Items from a dataset:
⟨

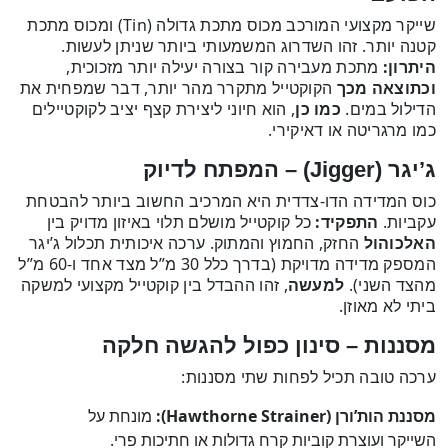
שייקר מקצועי המורכב מכוס מתכת גדולה (Tin) ומכוס מתכת
קטנה יותר. זהו השדרוג המשמעותי ביותר שניתן לעשות.
היתרון:
מתכת מעבירה קור בצורה יעילה יותר מזכוכית,
וכתוצאה מכך
הקוקטייל מתקרר מהר יותר, דבר שמפחית את
הדילול במים.
כמו כן
, הוא חיוני ליצירת קצף יציב לקוקטיילים
כמו מרגריטה או דאיקירי.
ג’יגר (Jigger) – המפתח לדיוק
כוס המדידה הדו-צדדית היא המרכיב החשוב ביותר להבטחת
עקביות.
התפקיד:
כל קוקטייל מושלם תלוי באיזון מדויק בין
האלכוהול
החזק, החמוץ והמתוק. ערכה איכותית תכלול ג’יגר
המספק מדידה מדויקת (בדרך כלל 30 מ”ל מצד אחד ו-60 מ”ל
מהצד השני).
למעשה
, זהו ההבדל בין קוקטייל מקצועי למשקה
ביתי לא מאוזן.
מסננות – סינון כפול להגשה חלקה
ערכה טובה תכיל לפחות שתי מסננות:
מסננת הות’ורן (Hawthorne Strainer):
מונחת על
השייקר ועוצרת קוביות קרח גדולות או חתיכות פרי.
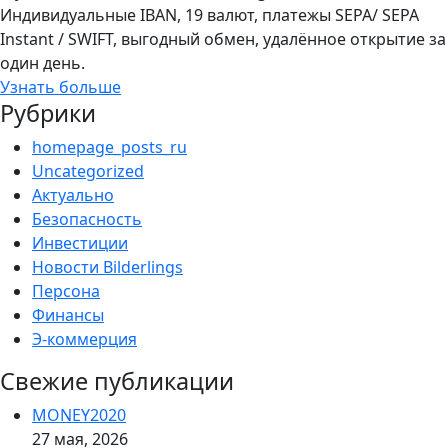
Индивидуальные IBAN, 19 валют, платежы SEPA/ SEPA
Instant / SWIFT, выгодный обмен, удалённое открытие за
один день.
Узнать больше
Рубрики
homepage_posts_ru
Uncategorized
Актуально
Безопасность
Инвестиции
Новости Bilderlings
Персона
Финансы
Э-коммерция
Свежие публикации
MONEY2020
27 мая, 2026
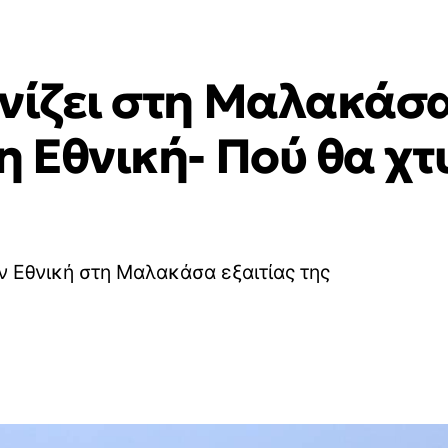
ονίζει στη Μαλακάσ
η Εθνική- Πού θα χτ
ν Εθνική στη Μαλακάσα εξαιτίας της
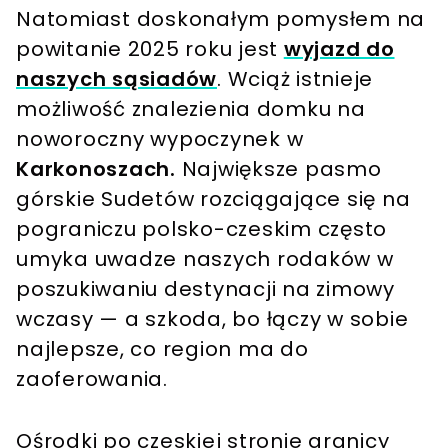
Natomiast doskonałym pomysłem na
powitanie 2025 roku jest
wyjazd do
naszych sąsiadów
. Wciąż istnieje
możliwość znalezienia domku na
noworoczny wypoczynek w
Karkonoszach.
Największe pasmo
górskie Sudetów rozciągające się na
pograniczu polsko-czeskim często
umyka uwadze naszych rodaków w
poszukiwaniu destynacji na zimowy
wczasy — a szkoda, bo łączy w sobie
najlepsze, co region ma do
zaoferowania.
Ośrodki po czeskiej stronie granicy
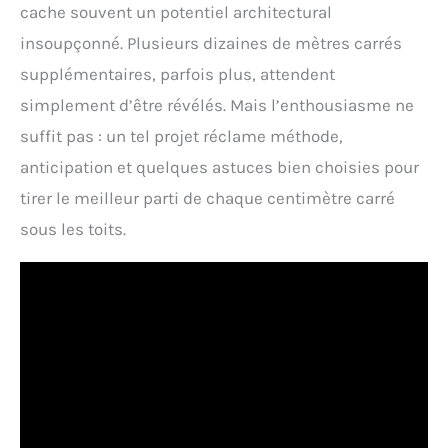
cache souvent un potentiel architectural
insoupçonné. Plusieurs dizaines de mètres carrés
supplémentaires, parfois plus, attendent
simplement d’être révélés. Mais l’enthousiasme ne
suffit pas : un tel projet réclame méthode,
anticipation et quelques astuces bien choisies pour
tirer le meilleur parti de chaque centimètre carré
sous les toits.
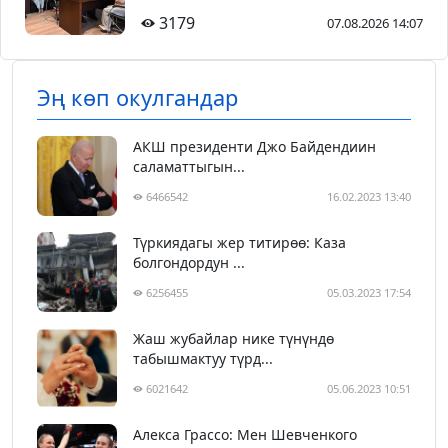
3179
07.08.2026 14:07
Эң көп окулгандар
АКШ президенти Джо Байдендиин
саламаттыгын...
6466542
16.02.2023 13:40
Түркиядагы жер титирөө: Каза
болгондордун ...
6256455
05.03.2023 17:54
Жаш жубайлар нике түнүндө
табышмактуу түрд...
6021642
05.06.2023 10:51
Алекса Грассо: Мен Шевченкого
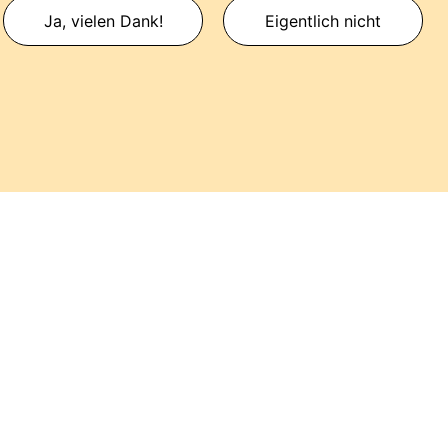
Ja, vielen Dank!
Eigentlich nicht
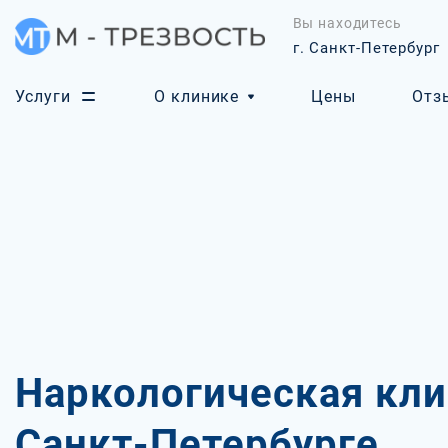
Вы находитесь
г. Санкт-Петербург
Услуги
О клинике
Цены
Отз
Наркологическая кли
Санкт-Петербурге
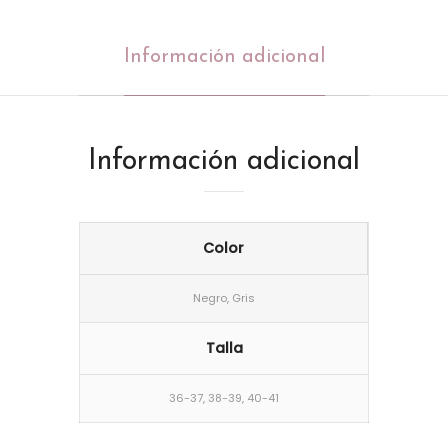
Información adicional
Información adicional
Color
Negro, Gris
Talla
36-37, 38-39, 40-41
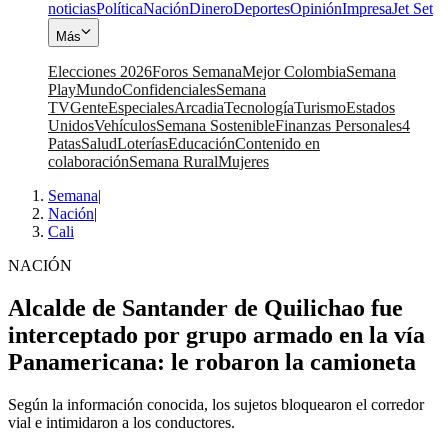
noticias
Política
Nación
Dinero
Deportes
Opinión
Impresa
Jet Set
Más
Elecciones 2026
Foros Semana
Mejor Colombia
Semana
Play
Mundo
Confidenciales
Semana
TV
Gente
Especiales
Arcadia
Tecnología
Turismo
Estados
Unidos
Vehículos
Semana Sostenible
Finanzas Personales
4
Patas
Salud
Loterías
Educación
Contenido en
colaboración
Semana Rural
Mujeres
Semana
|
Nación
|
Cali
NACIÓN
Alcalde de Santander de Quilichao fue
interceptado por grupo armado en la vía
Panamericana: le robaron la camioneta
Según la información conocida, los sujetos bloquearon el corredor
vial e intimidaron a los conductores.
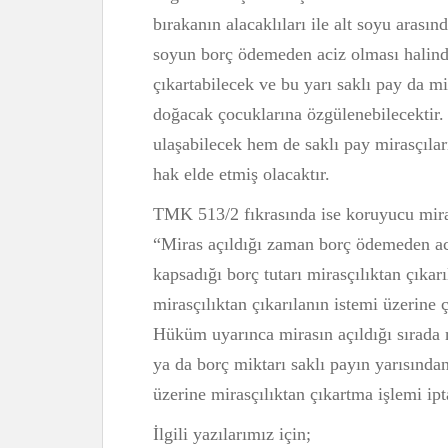
bırakanın alacaklıları ile alt soyu arasın
soyun borç ödemeden aciz olması halinde 
çıkartabilecek ve bu yarı saklı pay da m
doğacak çocuklarına özgülenebilecektir.
ulaşabilecek hem de saklı pay mirasçılar
hak elde etmiş olacaktır.
TMK 513/2 fıkrasında ise koruyucu miras
“Miras açıldığı zaman borç ödemeden a
kapsadığı borç tutarı mirasçılıktan çıkar
mirasçılıktan çıkarılanın istemi üzerine 
Hüküm uyarınca mirasın açıldığı sırada 
ya da borç miktarı saklı payın yarısından
üzerine mirasçılıktan çıkartma işlemi ipt
İlgili yazılarımız için;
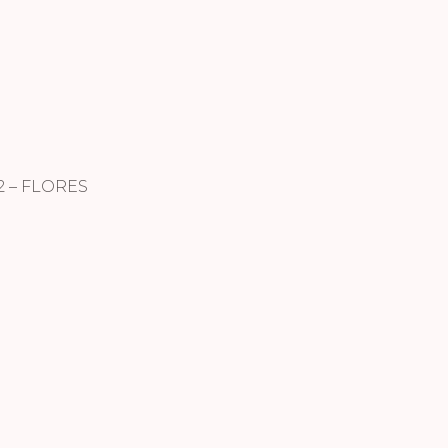
 – FLORES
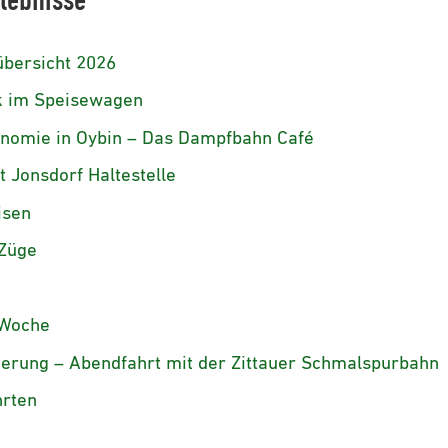
lebnisse
übersicht 2026
k im Speisewagen
nomie in Oybin – Das Dampfbahn Café
t Jonsdorf Haltestelle
isen
 Züge
Woche
ung – Abendfahrt mit der Zittauer Schmalspurbahn
rten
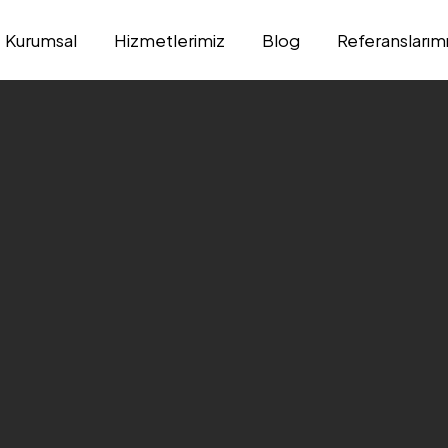
Kurumsal
Hizmetlerimiz
Blog
Referanslarım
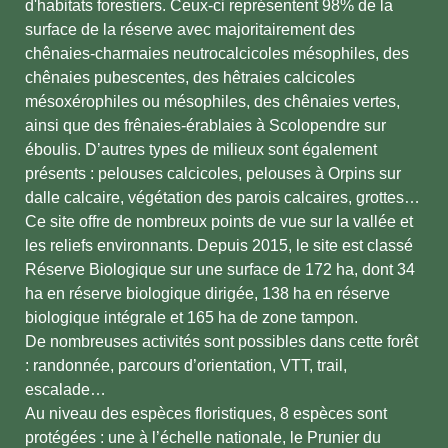
d'habitats forestiers. Ceux-ci représentent 98% de la
surface de la réserve avec majoritairement des
chênaies-charmaies neutrocalcicoles mésophiles, des
chênaies pubescentes, des hêtraies calcicoles
mésoxérophiles ou mésophiles, des chênaies vertes,
ainsi que des frênaies-érablaies à Scolopendre sur
éboulis. D’autres types de milieux sont également
présents : pelouses calcicoles, pelouses à Orpins sur
dalle calcaire, végétation des parois calcaires, grottes…
Ce site offre de nombreux points de vue sur la vallée et
les reliefs environnants. Depuis 2015, le site est classé
Réserve Biologique sur une surface de 172 ha, dont 34
ha en réserve biologique dirigée, 138 ha en réserve
biologique intégrale et 165 ha de zone tampon.
De nombreuses activités sont possibles dans cette forêt
: randonnée, parcours d’orientation, VTT, trail,
escalade…
Au niveau des espèces floristiques, 8 espèces sont
protégées : une à l’échelle nationale, le Prunier du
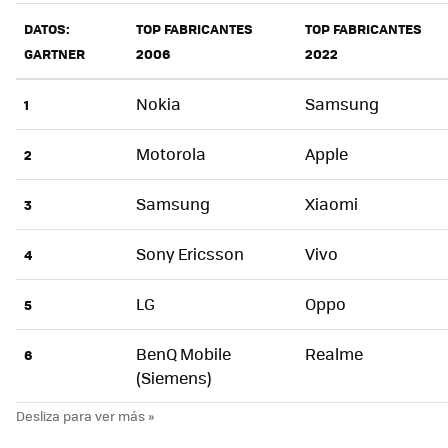
DATOS:
TOP FABRICANTES
TOP FABRICANTES
GARTNER
2006
2022
Nokia
Samsung
1
Motorola
Apple
2
Samsung
Xiaomi
3
Sony Ericsson
Vivo
4
LG
Oppo
5
BenQ Mobile
Realme
6
(Siemens)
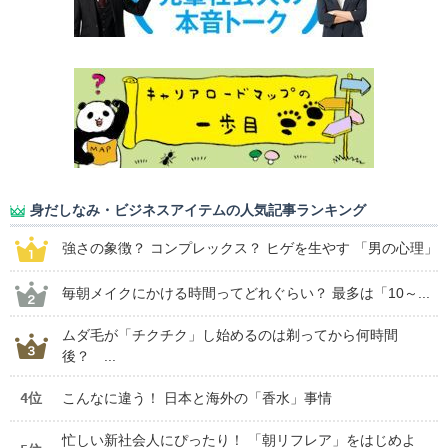
身だしなみ・ビジネスアイテムの人気記事ランキング
強さの象徴？ コンプレックス？ ヒゲを生やす 「男の心理」
毎朝メイクにかける時間ってどれぐらい？ 最多は「10～...
ムダ毛が「チクチク」し始めるのは剃ってから何時間
後？ ...
4位
こんなに違う！ 日本と海外の「香水」事情
忙しい新社会人にぴったり！ 「朝リフレア」をはじめよ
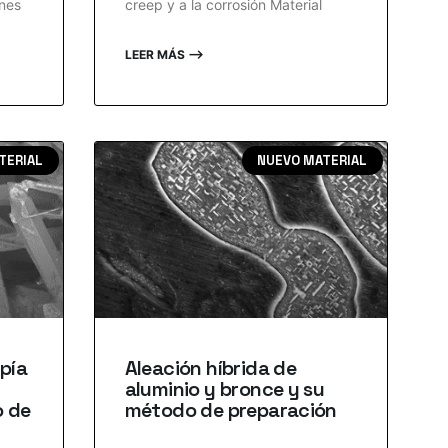
ones
creep y a la corrosión Material
LEER MÁS ⟶
TERIAL
NUEVO MATERIAL
pía
Aleación híbrida de
aluminio y bronce y su
o de
método de preparación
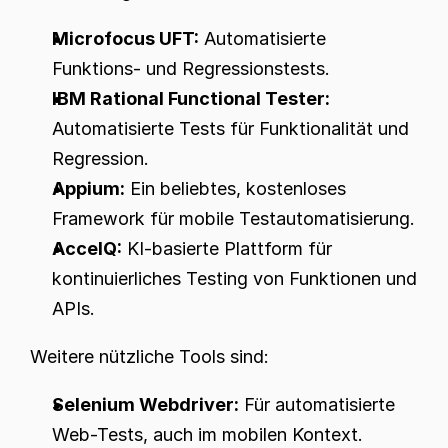
Microfocus UFT:
 Automatisierte 
Funktions- und Regressionstests.
IBM Rational Functional Tester:
Automatisierte Tests für Funktionalität und 
Regression.
Appium:
 Ein beliebtes, kostenloses 
Framework für mobile Testautomatisierung.
AccelQ:
 KI-basierte Plattform für 
kontinuierliches Testing von Funktionen und 
APIs.
Weitere nützliche Tools sind:
Selenium Webdriver:
 Für automatisierte 
Web-Tests, auch im mobilen Kontext.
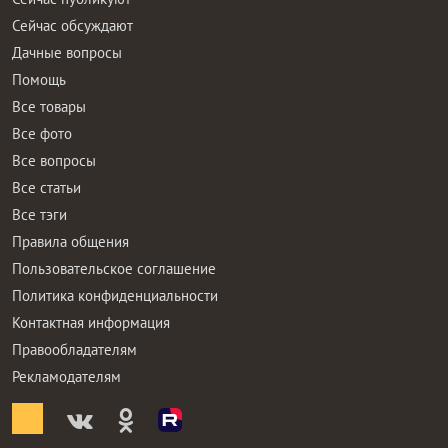
Сейчас обсуждают
Дачные вопросы
Помощь
Все товары
Все фото
Все вопросы
Все статьи
Все тэги
Правила общения
Пользовательское соглашение
Политика конфиденциальности
Контактная информация
Правообладателям
Рекламодателям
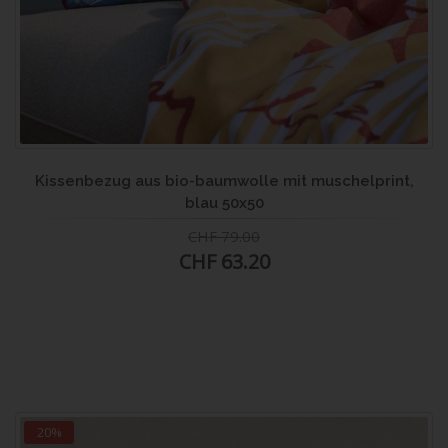
Kissenbezug aus bio-baumwolle mit muschelprint,
blau 50x50
CHF 79.00
CHF 63.20
20%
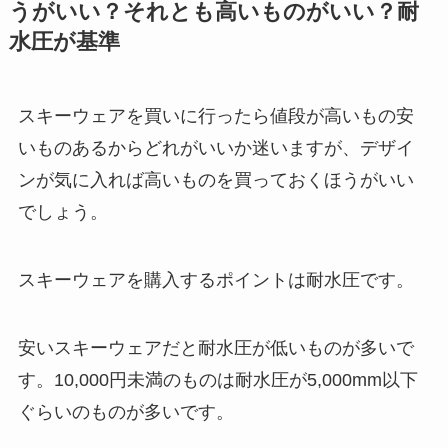
うがいい？それとも高いものがいい？耐
水圧が基準
スキーウェアを買いに行ったら値段が高いもの安
いものあるからどれがいいか迷いますが、デザイ
ンが気に入れば高いものを買っておくほうがいい
でしょう。
スキーウェアを購入するポイントは耐水圧です。
安いスキーウェアだと耐水圧が低いものが多いで
す。10,000円未満のものは耐水圧が5,000mm以下
ぐらいのものが多いです。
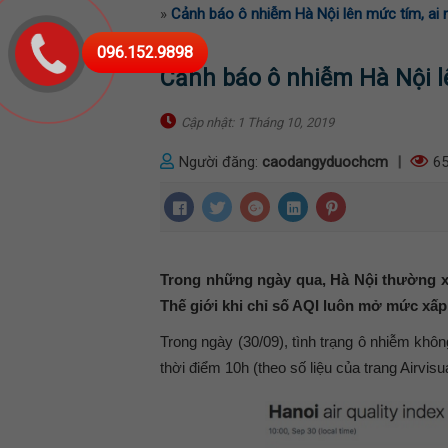
»
Cảnh báo ô nhiễm Hà Nội lên mức tím, ai
096.152.9898
Cảnh báo ô nhiễm Hà Nội l
Cập nhật: 1 Tháng 10, 2019
Người đăng:
caodangyduochcm
|
65
Trong những ngày qua, Hà Nội thường 
Thế giới khi chỉ số AQI luôn mở mức xấp 
Trong ngày (30/09), tình trạng ô nhiễm khôn
thời điểm 10h (theo số liệu của trang Airvisua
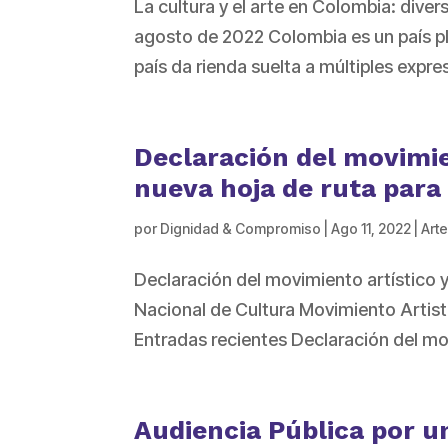
La cultura y el arte en Colombia: dive
agosto de 2022 Colombia es un país plu
país da rienda suelta a múltiples expres
Declaración del movimie
nueva hoja de ruta para
por
Dignidad & Compromiso
|
Ago 11, 2022
|
Arte
Declaración del movimiento artístico y
Nacional de Cultura Movimiento Artisti
Entradas recientes Declaración del mov
Audiencia Pública por u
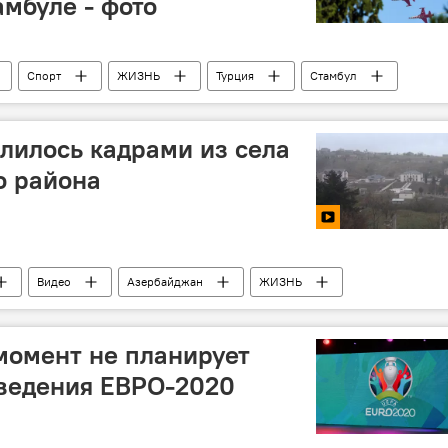
амбуле - фото
Спорт
ЖИЗНЬ
Турция
Стамбул
2022
лилось кадрами из села
о района
Видео
Азербайджан
ЖИЗНЬ
роны АР
Тертерский район
Село
момент не планирует
оведения ЕВРО-2020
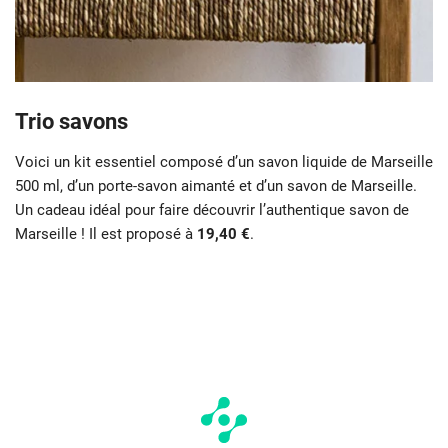
Trio savons
Voici un kit essentiel composé d’un savon liquide de Marseille
500 ml, d’un porte-savon aimanté et d’un savon de Marseille.
Un cadeau idéal pour faire découvrir l’authentique savon de
Marseille ! Il est proposé à
19,40 €
.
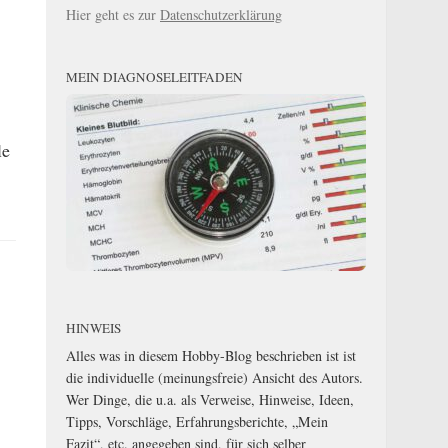
Hier geht es zur
Datenschutzerklärung
MEIN DIAGNOSELEITFADEN
le
HINWEIS
Alles was in diesem Hobby-Blog beschrieben ist ist
die individuelle (meinungsfreie) Ansicht des Autors.
Wer Dinge, die u.a. als Verweise, Hinweise, Ideen,
Tipps, Vorschläge, Erfahrungsberichte, „Mein
Fazit“, etc. angegeben sind, für sich selber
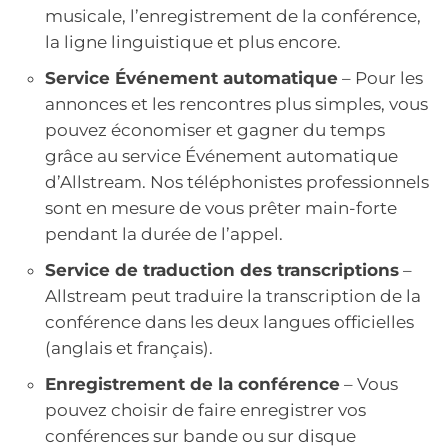
musicale, l’enregistrement de la conférence,
la ligne linguistique et plus encore.
Service Événement automatique
– Pour les
annonces et les rencontres plus simples, vous
pouvez économiser et gagner du temps
grâce au service Événement automatique
d’Allstream. Nos téléphonistes professionnels
sont en mesure de vous prêter main-forte
pendant la durée de l’appel.
Service de traduction des transcriptions
–
Allstream peut traduire la transcription de la
conférence dans les deux langues officielles
(anglais et français).
Enregistrement de la conférence
– Vous
pouvez choisir de faire enregistrer vos
conférences sur bande ou sur disque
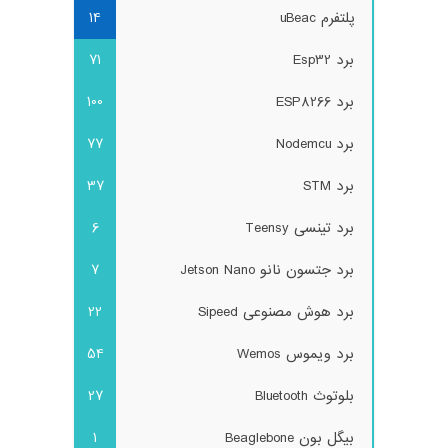
پلتفرم uBeac
14
برد Esp32
71
برد ESP8266
100
برد Nodemcu
77
برد STM
37
برد تینسی Teensy
6
برد جتسون نانو Jetson Nano
7
برد هوش مصنوعی Sipeed
22
برد ویموس Wemos
54
بلوتوث Bluetooth
27
بیگل بون Beaglebone
1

⟩

Task to carry out -
Which lines of the data contain the string "üzerine"? Copy each of them.

Answer to the problem -
mirasçılıktan çıkarılanın istemi üzerine 
üzerine mirasçılıktan çıkartma işlemi ipt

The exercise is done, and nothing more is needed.